In vitro neutralization assay with pseudotyped viruses

For the neutralization assays, serial dilutions (starting at 1:30) of serum samples were mixed with 1.3 × 104 TCID50 of pseudotyped SARS-CoV-2 variants or H3N2 influenza pseudotyped viruses in 96-well plates at 37 °C for 1 h, then mixed with Huh 7 cells and subsequently incubated for 24 h. The infectivity was determined by measuring the bioluminescence as described previously.32 The 50% effective dilution (ED50) was calculated using the Reed–Muench method. The results were recorded as the mean of three replicates.
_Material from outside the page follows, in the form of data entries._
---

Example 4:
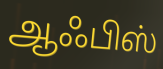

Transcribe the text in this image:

ஆஃபிஸ்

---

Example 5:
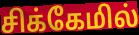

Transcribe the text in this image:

சிக்கேமில்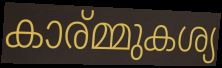
കാര്മ്മുകശ്യ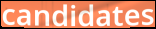
candidates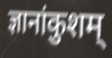
ज्ञानांकुशम्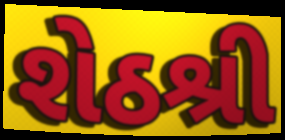
શેઠશ્રીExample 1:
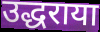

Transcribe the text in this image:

उद्धराया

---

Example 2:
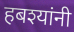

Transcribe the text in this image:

हबश्यांनी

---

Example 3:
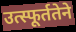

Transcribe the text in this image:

उत्स्फूर्ततेने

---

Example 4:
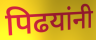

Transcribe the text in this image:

पिढयांनी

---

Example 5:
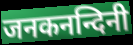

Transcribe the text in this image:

जनकनन्दिनी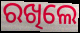
ରଖିଲେ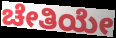
ಚೇತಿಯೇ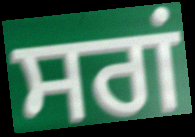
ਸਗਂ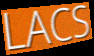
LACS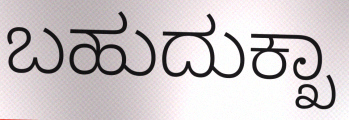
ಬಹುದುಕ್ಖಾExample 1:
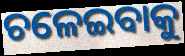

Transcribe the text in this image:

ଚଳେଇବାକୁ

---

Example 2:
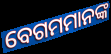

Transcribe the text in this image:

ବେଗମମାନଙ୍କ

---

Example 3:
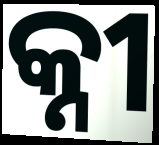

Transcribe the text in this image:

କ୍ନୀ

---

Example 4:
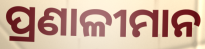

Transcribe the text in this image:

ପ୍ରଣାଳୀମାନ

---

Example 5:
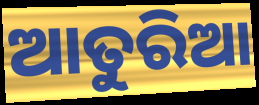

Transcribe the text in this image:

ଆତୁରିଆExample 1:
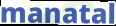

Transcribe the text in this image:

manatal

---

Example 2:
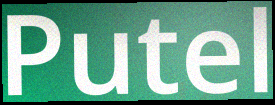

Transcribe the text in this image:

Putel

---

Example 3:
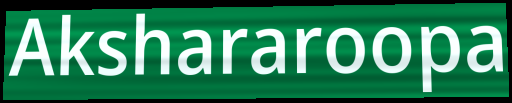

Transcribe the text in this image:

Akshararoopa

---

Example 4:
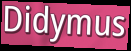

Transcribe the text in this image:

Didymus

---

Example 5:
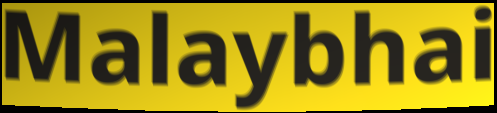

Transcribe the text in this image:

MalaybhaiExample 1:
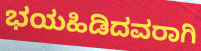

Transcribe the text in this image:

ಭಯಹಿಡಿದವರಾಗಿ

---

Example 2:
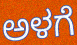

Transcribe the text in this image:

ಅಳಗೆ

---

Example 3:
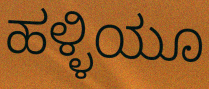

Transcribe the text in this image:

ಹಳ್ಳಿಯೂ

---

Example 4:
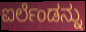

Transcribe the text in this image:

ಐರ್ಲೆಂಡನ್ನು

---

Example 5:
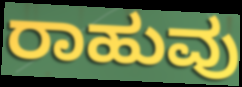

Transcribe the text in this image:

ರಾಹುವು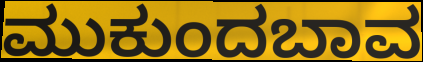
ಮುಕುಂದಬಾವ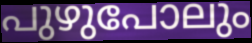
പുഴുപോലുംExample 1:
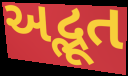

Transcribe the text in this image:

અદ્ભૂત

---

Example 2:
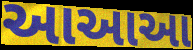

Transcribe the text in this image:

આઆઆ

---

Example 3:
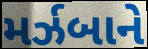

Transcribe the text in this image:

મર્ઝબાને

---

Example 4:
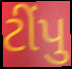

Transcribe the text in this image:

ટીંપુ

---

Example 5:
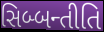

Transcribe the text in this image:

Antigenic variation analyses of H3N2 HA and SARS-CoV-2 S proteins

The sequences of antigens from representative H3N2 vaccine strains and SARS-COV-2 VOC strains were chosen for further analysis. To describe the genetic diversity between sequences, we calculated the p-distance between each pair of amino acid sequences in H3N2 HA and SARS-COV-2 S proteins (additionally including the Wuhan-Hu-1 isolate that was used to design the current COVID-19 vaccines) in MEGA X.33 We then converted the p-distance into the percent identity using the formula, \((1 - {{{\mathrm{p - distance}}}}) \times 100\). Structure figures were prepared using PyMOL (http://pymol.org/).

Statistical analysis

GraphPad Prism 8 (GraphPad, San Diego, CA) was used for statistical analysis. One-way ANOVA and Holm–Sidak multiple comparisons tests were used for comparisons. Values are shown as means ± standard error of the mean (SEM). Significance thresholds were as follows: *p < 0.05, **p < 0.01, ***p < 0.001, and ****p < 0.0001.